On July 17, Indonesia reported more new daily infections than both India and Brazil, causing multiple news outlets to dub it Asia’s new COVID-epicentre.

And on July 21, the UN’s World Health Organization there had been more than 77,500 deaths in the country.

Indonesia’s total of some 3 million confirmed cases is still far below the more than 31 million India has recorded since the start of the pandemic.

But comparisons have inevitably been made with India’s tragic spring surge. In some areas, overflowing hospitals have been forced to turn away patients and volunteer groups have mobilized to locate oxygen tanks and build coffins.

How did things get so bad so quickly?

It’s down to several factors. The surge is being driven by the highly transmissible Delta variant and we’re also seeing rising case numbers across the region and in many other countries. But on a deeper level, there just hasn’t been a sense of collective wisdom during the pandemic.

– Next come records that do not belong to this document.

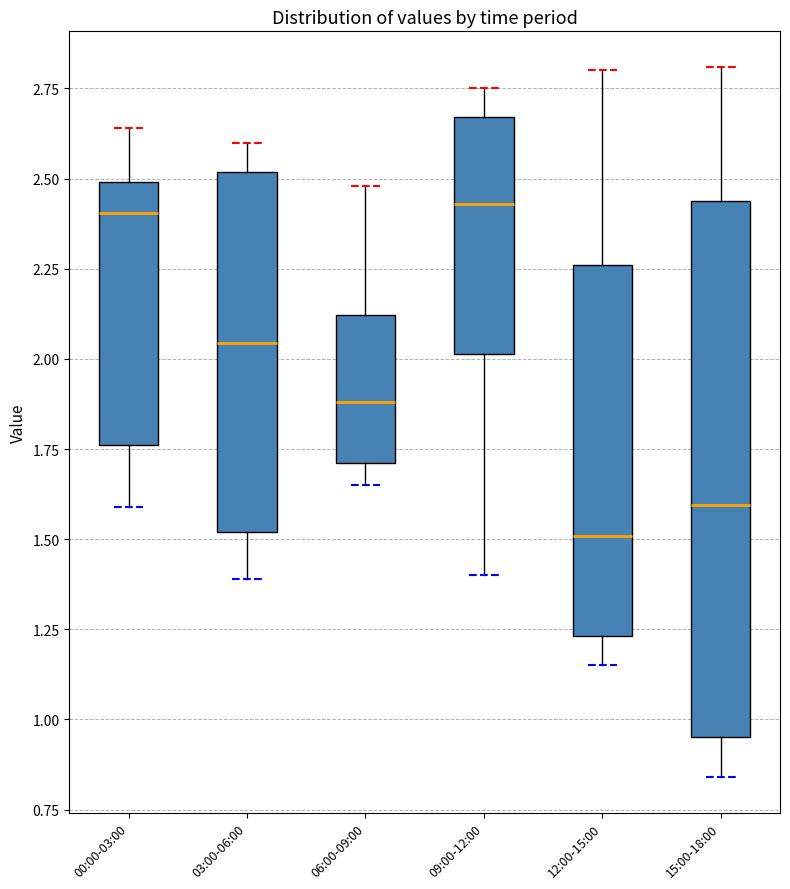

Which box is the tallest, from its lower edge to its upper edge?

15:00-18:00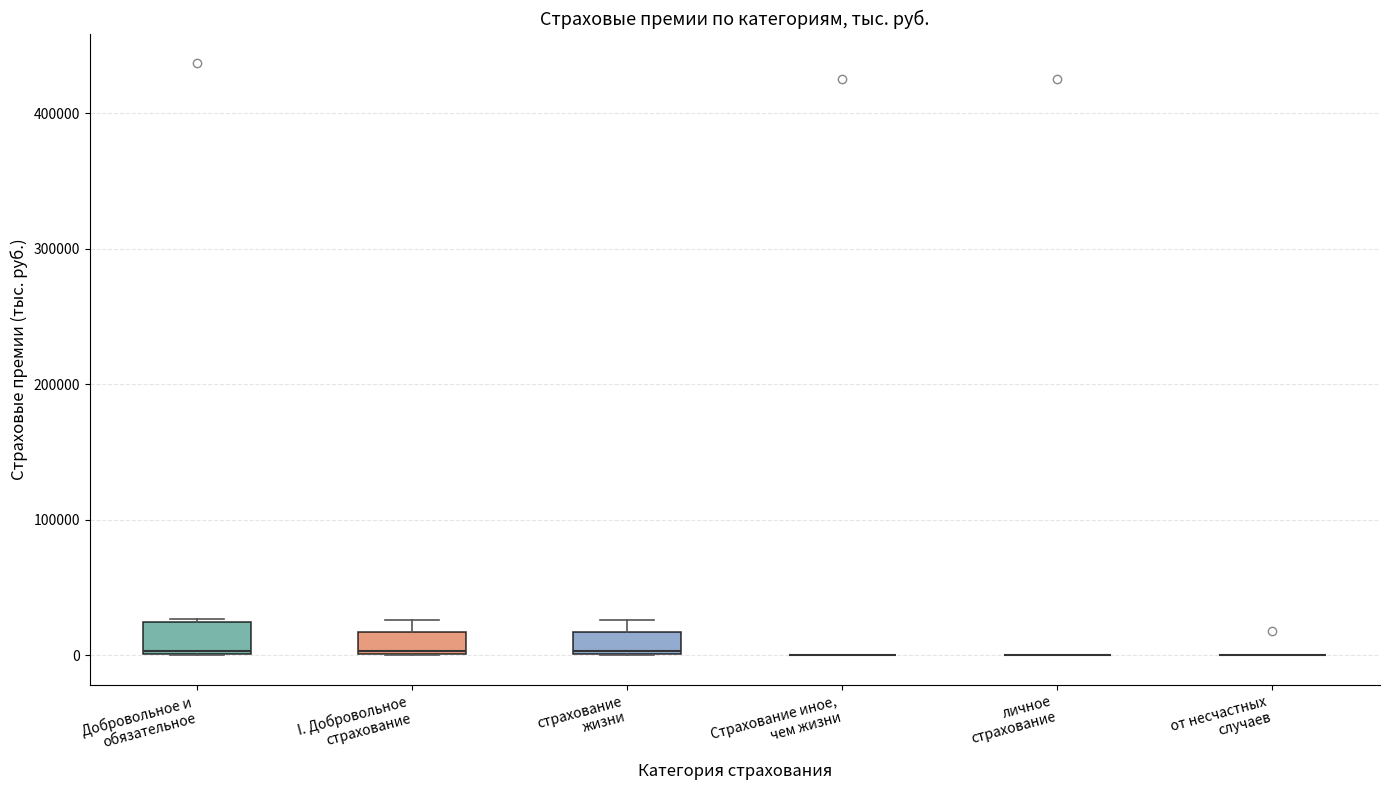

Reading left to right, read every box against the y-axis: the position of its median line, the range the box covers, and the ends of its whiskers. The values are not printed on the chart, so give them approximately, as read against the axis.

Добровольное и обязательное: median 0, box 0 to 20000, whiskers 0 to 30000
I. Добровольное страхование: median 0, box 0 to 20000, whiskers 0 to 30000
страхование жизни: median 0, box 0 to 20000, whiskers 0 to 30000
Страхование иное, чем жизни: box collapsed to a line at 0, whiskers 0 to 0
личное страхование: box collapsed to a line at 0, whiskers 0 to 0
от несчастных случаев: box collapsed to a line at 0, whiskers 0 to 0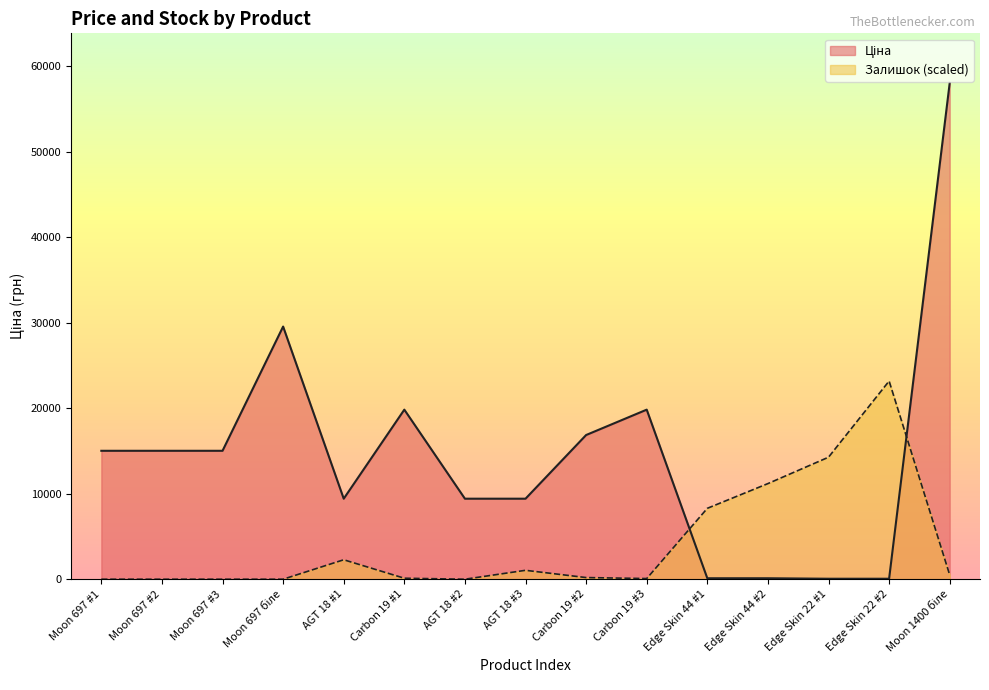

How many series are shown in this chart?

2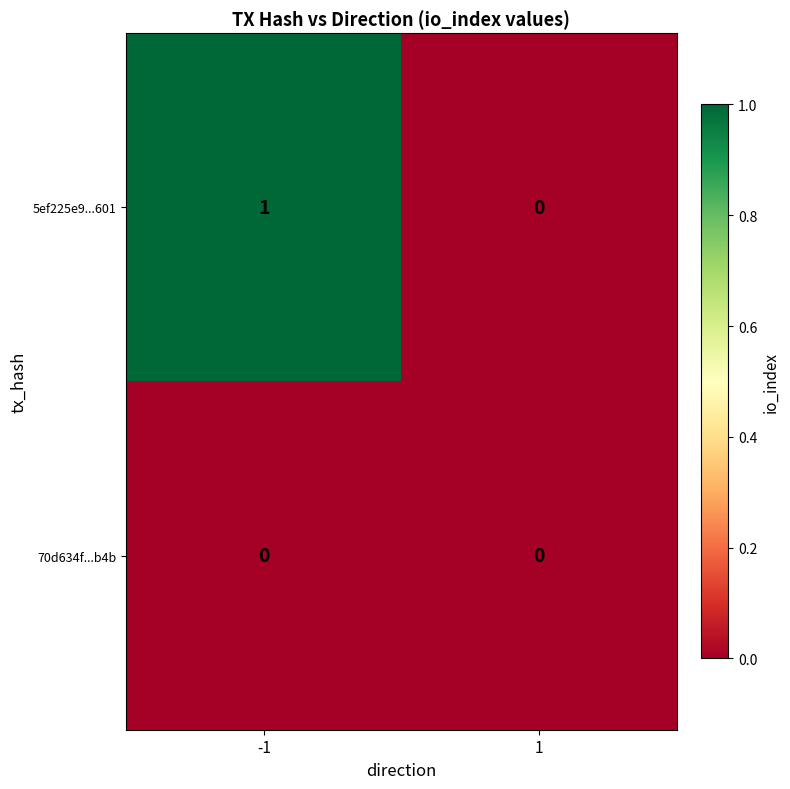

Which series has the largest range (max minus min)?

5ef225e9...601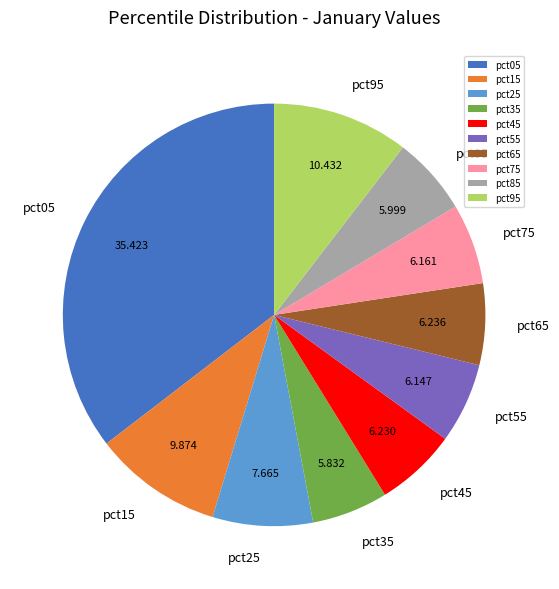

Do pct75 and pct25 together represent more than half of the pie?

No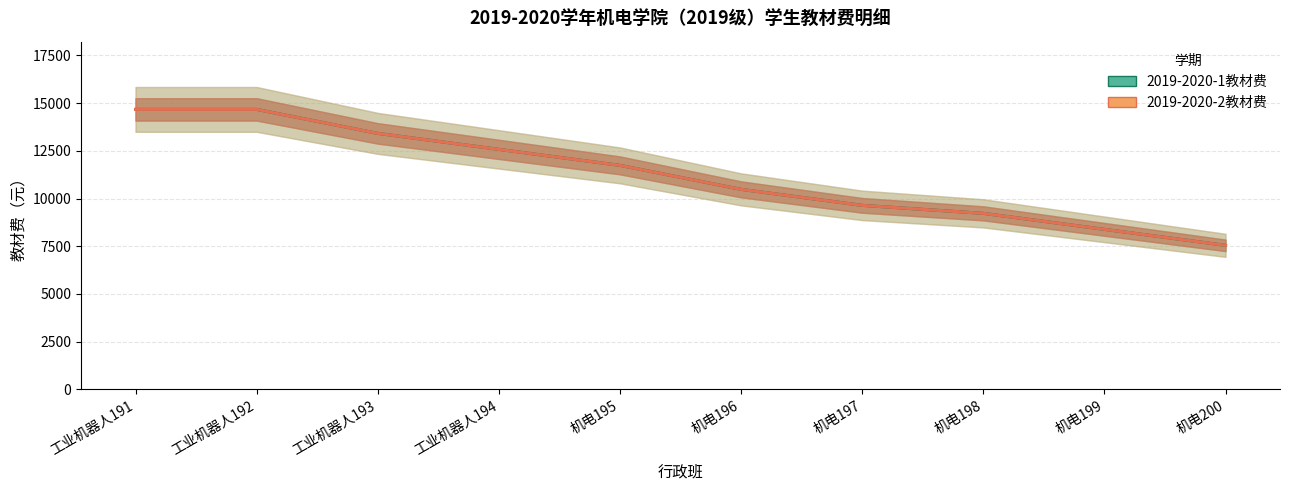

True or false: 2019-2020-2教材费 and 2019-2020-1教材费 cross at least once.

False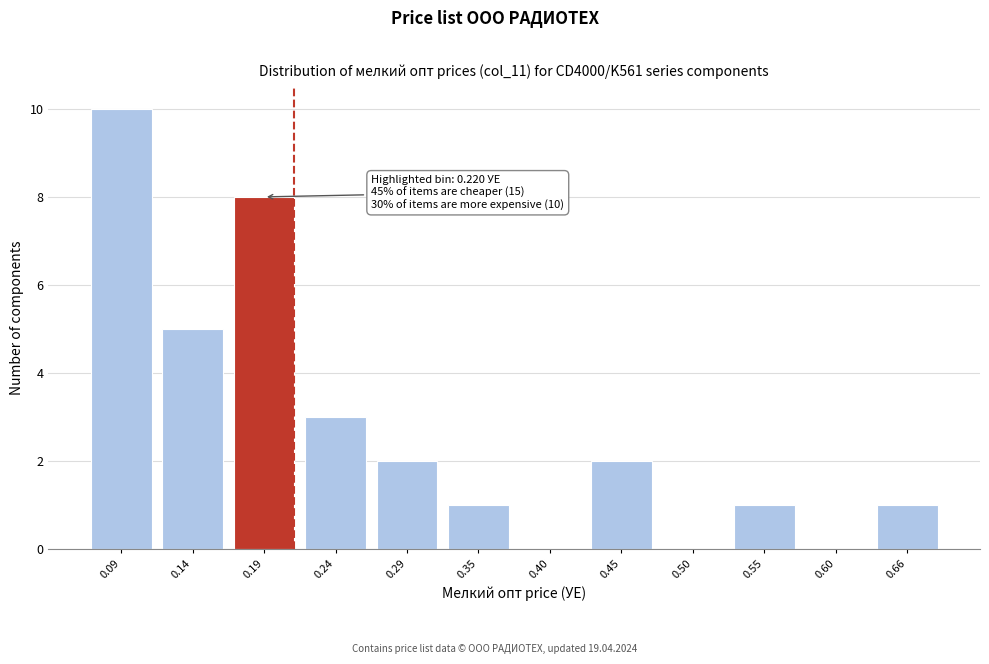

Reading left to right, extract all data points from this chart.

0.09=10	0.14=5	0.19=8	0.24=3	0.29=2	0.35=1	0.40=0	0.45=2	0.50=0	0.55=1	0.60=0	0.66=1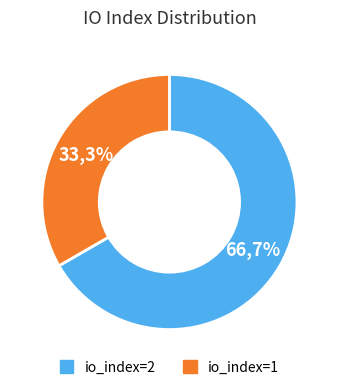

Is it true that io_index=2 is 81% of the pie?

False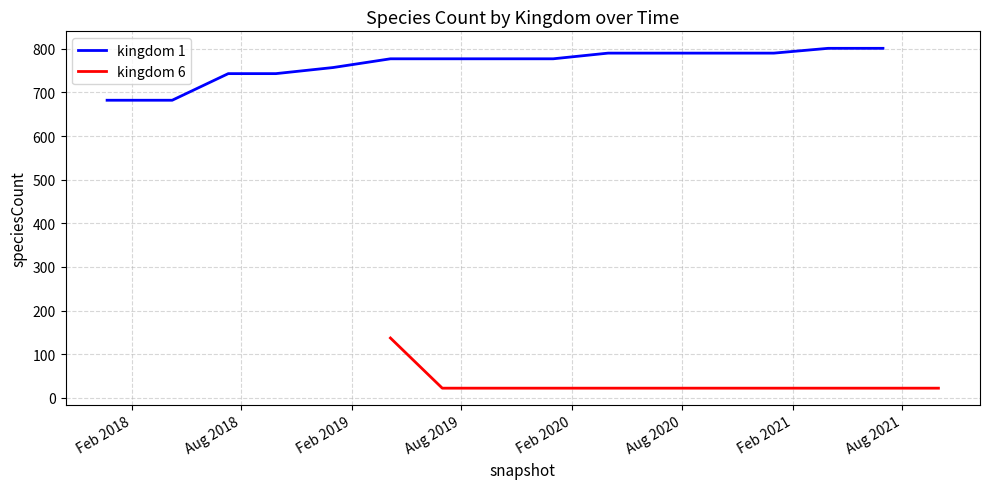

What is the highest value of the kingdom 1 series?

801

The same oversights that occurred in one country were repeated in another. Global experience has demonstrated that strict enforcement of public health measures is critical to containing outbreaks, and that these measures must be guided by accurate surveillance of the transmission of the virus. That didn’t happen in India. What we are seeing here in Indonesia is also in part a result of mass gatherings and travel when the rate of infection was still high.

On top of that, vaccinations haven’t been rolled out quickly enough. As of July 17, six out of every hundred people among Indonesia’s population of 270 million had received two doses of COVID-19 vaccine, with low coverage among the elderly and other vulnerable groups.

Indonesia has secured a relatively good supply of vaccinations, including from the COVAX facility—which is supported by organizations such as WHO and UNICEF—and is ahead of other countries in the region.

But there has been a global lack of solidarity despite the UN Secretary-General’s calls for equitable vaccine access.

Rich countries hoarded vaccines.

As sad as it is, Indonesia is certainly not the worst off; only 1.1 per cent of people in low-income countries have received at least one vaccination dose according UN News.